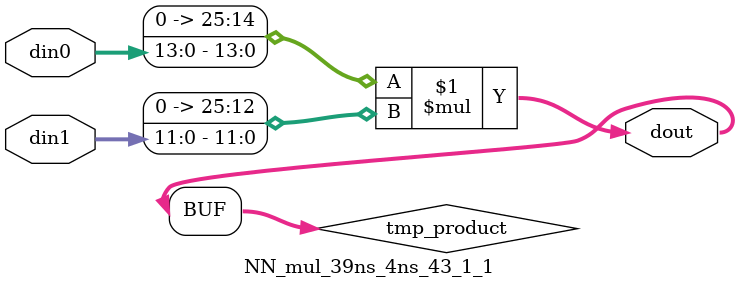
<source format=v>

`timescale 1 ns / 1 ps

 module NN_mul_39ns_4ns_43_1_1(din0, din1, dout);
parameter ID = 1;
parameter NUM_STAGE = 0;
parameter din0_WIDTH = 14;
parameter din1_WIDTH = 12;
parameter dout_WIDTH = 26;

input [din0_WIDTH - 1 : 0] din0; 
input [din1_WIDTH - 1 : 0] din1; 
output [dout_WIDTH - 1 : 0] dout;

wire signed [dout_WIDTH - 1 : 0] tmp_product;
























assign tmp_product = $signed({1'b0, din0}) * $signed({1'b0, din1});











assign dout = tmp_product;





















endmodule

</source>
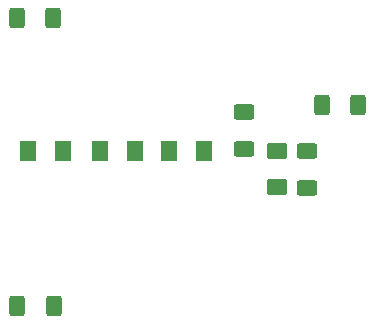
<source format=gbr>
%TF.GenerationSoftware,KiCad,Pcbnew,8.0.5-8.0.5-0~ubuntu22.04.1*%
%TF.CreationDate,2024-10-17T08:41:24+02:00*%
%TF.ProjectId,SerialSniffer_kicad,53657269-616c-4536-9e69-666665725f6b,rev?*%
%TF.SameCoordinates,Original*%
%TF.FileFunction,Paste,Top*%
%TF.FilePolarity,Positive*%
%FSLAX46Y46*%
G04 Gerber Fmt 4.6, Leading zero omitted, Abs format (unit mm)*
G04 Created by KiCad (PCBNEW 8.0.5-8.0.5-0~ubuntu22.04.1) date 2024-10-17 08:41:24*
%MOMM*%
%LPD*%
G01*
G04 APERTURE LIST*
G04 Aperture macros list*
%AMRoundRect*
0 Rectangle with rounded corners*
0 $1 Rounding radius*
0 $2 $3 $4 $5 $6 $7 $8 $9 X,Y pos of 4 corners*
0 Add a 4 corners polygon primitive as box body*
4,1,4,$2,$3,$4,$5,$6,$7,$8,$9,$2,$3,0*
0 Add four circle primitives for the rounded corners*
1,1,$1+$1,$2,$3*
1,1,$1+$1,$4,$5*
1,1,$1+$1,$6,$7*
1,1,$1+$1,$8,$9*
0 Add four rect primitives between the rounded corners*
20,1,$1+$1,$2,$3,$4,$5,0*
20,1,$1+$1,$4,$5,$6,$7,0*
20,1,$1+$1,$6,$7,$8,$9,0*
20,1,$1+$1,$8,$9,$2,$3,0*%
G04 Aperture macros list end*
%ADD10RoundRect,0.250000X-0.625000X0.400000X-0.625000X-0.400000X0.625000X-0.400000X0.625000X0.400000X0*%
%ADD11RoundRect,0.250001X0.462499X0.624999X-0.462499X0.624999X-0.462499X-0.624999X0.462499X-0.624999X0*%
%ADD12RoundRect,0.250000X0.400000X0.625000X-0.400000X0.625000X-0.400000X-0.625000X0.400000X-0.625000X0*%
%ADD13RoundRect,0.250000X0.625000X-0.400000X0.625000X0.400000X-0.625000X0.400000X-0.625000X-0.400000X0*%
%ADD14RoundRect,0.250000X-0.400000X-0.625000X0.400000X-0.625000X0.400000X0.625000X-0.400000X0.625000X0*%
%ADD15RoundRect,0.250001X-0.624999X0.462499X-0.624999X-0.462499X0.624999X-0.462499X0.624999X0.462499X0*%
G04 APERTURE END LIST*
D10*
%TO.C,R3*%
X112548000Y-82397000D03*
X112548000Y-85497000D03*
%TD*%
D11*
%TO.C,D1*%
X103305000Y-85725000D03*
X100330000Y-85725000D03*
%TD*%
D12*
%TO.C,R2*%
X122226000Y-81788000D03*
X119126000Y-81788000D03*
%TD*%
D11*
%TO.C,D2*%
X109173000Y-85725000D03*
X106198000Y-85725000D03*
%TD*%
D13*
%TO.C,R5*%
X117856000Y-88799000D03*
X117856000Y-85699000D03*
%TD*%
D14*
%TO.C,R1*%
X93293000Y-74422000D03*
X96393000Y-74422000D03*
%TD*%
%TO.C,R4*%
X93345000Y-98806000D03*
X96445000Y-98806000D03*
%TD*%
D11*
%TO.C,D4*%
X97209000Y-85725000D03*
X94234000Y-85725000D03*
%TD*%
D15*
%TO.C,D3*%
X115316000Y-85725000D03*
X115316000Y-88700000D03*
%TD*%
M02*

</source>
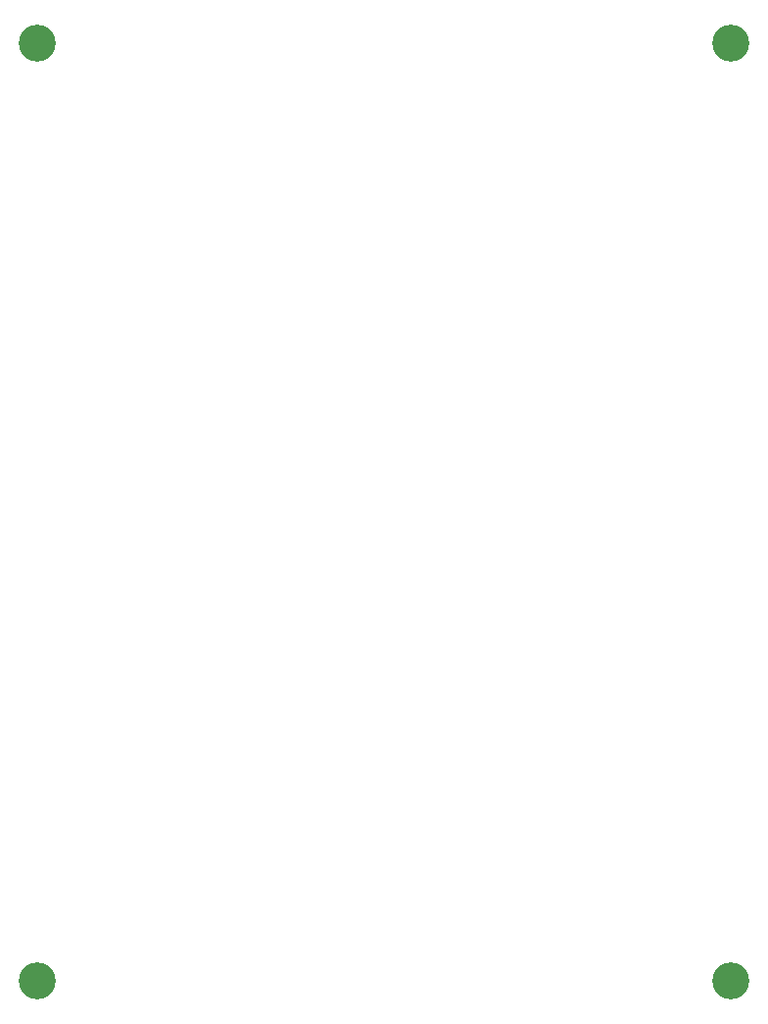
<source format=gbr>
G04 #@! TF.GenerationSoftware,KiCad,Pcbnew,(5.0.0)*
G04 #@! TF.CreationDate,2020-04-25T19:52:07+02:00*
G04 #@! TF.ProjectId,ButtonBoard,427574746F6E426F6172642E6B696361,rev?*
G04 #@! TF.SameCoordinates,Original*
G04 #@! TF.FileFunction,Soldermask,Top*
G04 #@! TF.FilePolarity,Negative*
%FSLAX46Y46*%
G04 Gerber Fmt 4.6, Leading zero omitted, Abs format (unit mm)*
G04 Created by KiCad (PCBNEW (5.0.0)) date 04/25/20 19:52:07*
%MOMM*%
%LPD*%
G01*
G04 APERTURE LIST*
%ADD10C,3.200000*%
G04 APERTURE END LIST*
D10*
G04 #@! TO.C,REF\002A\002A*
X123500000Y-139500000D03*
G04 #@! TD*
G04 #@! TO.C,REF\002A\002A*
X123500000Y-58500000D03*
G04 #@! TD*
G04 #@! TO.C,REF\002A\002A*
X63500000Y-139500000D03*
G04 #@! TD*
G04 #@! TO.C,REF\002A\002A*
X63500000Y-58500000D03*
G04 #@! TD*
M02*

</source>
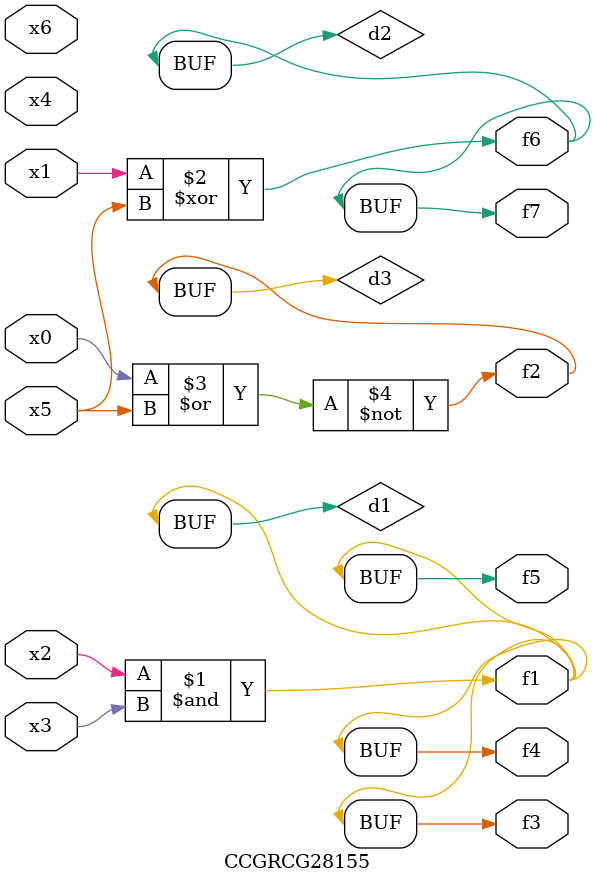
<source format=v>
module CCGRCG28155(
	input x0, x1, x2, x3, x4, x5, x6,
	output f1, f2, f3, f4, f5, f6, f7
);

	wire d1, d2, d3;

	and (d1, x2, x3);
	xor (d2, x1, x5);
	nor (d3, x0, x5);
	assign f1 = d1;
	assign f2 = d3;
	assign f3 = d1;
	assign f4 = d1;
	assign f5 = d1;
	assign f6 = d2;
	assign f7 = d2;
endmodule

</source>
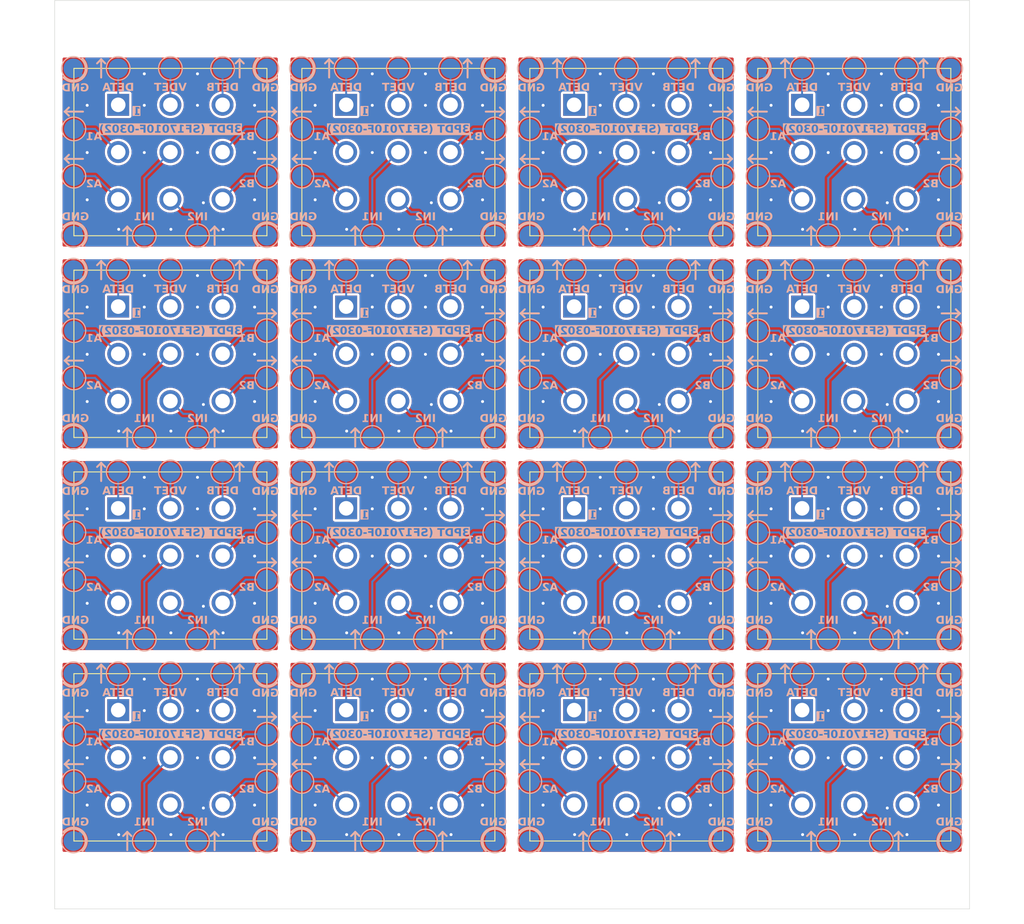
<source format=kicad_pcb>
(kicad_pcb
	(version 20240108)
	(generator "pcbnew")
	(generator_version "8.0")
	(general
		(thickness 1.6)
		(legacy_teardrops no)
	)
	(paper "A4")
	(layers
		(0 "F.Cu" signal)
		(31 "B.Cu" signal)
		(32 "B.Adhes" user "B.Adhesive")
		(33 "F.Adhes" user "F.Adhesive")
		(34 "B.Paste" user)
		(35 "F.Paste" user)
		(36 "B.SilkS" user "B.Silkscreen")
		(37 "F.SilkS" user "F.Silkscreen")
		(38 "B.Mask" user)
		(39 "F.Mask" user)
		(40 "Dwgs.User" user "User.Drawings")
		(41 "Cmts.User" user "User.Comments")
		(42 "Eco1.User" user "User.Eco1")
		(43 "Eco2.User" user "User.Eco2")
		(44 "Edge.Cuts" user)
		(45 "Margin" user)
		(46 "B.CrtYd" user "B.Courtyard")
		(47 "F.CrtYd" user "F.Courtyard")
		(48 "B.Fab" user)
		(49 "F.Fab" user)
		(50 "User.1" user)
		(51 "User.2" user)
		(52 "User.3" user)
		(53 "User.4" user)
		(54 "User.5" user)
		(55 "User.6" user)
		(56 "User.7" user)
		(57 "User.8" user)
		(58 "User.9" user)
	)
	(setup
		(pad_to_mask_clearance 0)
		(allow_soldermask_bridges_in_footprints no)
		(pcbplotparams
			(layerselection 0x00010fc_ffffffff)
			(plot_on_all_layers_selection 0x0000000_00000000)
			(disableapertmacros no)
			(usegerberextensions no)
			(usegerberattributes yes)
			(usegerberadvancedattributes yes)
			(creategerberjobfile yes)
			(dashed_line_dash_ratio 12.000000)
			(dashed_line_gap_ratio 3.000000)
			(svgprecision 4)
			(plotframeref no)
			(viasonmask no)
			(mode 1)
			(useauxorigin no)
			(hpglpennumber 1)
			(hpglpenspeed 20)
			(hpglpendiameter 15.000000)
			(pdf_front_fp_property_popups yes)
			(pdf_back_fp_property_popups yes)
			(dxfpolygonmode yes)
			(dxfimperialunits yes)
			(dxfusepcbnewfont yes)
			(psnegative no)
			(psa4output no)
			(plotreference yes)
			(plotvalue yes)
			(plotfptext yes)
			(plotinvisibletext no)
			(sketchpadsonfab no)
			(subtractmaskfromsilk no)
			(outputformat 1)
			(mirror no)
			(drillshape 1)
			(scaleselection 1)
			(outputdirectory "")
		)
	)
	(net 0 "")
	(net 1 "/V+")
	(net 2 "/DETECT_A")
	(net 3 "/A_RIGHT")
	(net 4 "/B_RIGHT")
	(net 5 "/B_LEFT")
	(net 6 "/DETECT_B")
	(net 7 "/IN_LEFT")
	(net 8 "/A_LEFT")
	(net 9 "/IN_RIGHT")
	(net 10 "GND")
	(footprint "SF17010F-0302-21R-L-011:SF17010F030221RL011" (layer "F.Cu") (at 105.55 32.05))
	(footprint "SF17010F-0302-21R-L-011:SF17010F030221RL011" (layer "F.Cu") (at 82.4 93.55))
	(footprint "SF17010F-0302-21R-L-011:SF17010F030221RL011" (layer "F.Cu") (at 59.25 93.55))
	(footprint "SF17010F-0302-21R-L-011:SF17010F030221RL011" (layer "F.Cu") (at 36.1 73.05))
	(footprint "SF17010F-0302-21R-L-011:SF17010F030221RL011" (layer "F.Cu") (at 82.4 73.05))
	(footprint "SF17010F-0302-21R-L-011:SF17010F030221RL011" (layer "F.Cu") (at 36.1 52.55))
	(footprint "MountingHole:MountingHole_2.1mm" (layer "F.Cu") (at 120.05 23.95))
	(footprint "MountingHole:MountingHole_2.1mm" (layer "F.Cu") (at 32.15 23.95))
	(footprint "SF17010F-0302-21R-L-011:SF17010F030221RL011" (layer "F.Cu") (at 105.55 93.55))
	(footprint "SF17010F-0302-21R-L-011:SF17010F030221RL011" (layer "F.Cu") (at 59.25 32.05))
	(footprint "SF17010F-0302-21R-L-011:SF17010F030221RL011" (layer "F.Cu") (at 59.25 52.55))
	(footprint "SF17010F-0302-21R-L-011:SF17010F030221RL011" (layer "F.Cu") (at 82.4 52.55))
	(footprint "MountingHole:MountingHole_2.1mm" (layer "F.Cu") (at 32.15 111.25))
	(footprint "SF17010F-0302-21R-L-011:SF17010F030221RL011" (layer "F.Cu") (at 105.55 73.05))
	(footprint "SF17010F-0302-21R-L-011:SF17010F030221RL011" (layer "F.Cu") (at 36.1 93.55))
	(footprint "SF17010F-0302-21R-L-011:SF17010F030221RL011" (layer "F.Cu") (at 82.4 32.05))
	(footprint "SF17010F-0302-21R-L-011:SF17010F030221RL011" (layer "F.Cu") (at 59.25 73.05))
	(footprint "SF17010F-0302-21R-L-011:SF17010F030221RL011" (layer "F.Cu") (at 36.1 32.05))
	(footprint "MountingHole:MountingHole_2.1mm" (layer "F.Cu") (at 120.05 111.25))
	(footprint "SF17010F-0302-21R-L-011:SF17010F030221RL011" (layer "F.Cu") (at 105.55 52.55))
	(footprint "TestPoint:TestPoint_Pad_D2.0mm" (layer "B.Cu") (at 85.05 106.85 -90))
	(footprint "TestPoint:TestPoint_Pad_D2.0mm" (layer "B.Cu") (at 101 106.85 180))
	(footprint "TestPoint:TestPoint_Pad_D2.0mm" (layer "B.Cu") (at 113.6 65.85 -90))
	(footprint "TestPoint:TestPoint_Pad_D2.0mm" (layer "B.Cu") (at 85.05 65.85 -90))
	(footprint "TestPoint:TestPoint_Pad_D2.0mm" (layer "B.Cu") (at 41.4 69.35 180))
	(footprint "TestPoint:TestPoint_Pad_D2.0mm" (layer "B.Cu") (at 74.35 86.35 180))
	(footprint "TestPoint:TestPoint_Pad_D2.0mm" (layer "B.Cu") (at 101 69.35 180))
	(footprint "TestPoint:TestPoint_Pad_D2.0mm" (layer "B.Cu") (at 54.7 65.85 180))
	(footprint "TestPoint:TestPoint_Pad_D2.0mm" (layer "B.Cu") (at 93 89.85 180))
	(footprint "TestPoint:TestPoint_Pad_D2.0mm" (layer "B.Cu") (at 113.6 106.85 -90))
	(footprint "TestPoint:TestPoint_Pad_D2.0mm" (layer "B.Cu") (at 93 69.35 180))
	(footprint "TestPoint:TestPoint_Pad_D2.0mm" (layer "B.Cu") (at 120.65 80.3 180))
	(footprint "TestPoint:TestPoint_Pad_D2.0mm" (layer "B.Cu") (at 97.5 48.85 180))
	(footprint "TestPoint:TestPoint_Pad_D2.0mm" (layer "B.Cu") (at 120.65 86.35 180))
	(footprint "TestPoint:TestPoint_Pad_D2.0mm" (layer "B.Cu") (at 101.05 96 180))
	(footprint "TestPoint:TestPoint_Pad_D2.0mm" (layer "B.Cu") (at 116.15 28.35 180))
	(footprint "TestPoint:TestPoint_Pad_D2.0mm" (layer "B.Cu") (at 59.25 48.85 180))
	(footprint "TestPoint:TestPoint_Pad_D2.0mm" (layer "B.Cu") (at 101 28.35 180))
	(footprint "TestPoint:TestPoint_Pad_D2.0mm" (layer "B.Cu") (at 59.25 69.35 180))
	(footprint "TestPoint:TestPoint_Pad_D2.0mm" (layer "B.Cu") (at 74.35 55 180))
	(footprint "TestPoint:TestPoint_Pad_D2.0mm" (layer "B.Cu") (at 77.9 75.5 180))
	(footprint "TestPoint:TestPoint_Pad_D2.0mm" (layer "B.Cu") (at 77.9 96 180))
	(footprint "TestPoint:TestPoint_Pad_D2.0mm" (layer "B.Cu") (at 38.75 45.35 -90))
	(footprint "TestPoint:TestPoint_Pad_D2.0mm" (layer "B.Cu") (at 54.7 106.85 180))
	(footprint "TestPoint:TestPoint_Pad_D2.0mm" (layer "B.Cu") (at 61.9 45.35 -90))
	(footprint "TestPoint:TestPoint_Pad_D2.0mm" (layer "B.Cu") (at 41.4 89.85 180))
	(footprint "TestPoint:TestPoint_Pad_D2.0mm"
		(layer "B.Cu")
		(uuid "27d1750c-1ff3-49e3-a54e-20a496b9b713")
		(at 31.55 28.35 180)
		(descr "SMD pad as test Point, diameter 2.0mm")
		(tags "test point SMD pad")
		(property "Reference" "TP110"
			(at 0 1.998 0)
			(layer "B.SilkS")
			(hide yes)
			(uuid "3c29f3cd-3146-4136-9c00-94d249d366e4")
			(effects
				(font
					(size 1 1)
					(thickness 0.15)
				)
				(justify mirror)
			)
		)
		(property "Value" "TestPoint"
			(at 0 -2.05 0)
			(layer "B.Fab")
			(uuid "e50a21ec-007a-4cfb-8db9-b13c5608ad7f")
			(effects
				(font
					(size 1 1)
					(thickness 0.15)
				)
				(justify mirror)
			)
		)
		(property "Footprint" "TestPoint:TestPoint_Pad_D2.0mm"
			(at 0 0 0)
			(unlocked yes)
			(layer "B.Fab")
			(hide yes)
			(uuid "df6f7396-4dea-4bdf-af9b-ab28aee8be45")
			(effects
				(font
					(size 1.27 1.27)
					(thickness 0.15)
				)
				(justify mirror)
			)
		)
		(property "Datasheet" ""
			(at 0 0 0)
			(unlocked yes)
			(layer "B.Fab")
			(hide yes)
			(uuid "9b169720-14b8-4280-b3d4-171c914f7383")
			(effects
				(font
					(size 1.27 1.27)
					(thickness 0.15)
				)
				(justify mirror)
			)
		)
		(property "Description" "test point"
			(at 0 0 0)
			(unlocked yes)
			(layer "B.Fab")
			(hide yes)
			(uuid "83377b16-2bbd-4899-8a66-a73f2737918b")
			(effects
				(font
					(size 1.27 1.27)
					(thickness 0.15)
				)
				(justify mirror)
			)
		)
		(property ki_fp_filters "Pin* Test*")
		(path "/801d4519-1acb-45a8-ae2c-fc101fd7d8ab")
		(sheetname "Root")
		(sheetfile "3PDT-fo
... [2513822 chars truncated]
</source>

- _Work to be completed_
Go through the entries above and pull out each line with "input" in it.

- _Answer for this exercise_
input [din0_WIDTH - 1 : 0] din0; 
input [din1_WIDTH - 1 : 0] din1; 
	input x0, x1, x2, x3, x4, x5, x6,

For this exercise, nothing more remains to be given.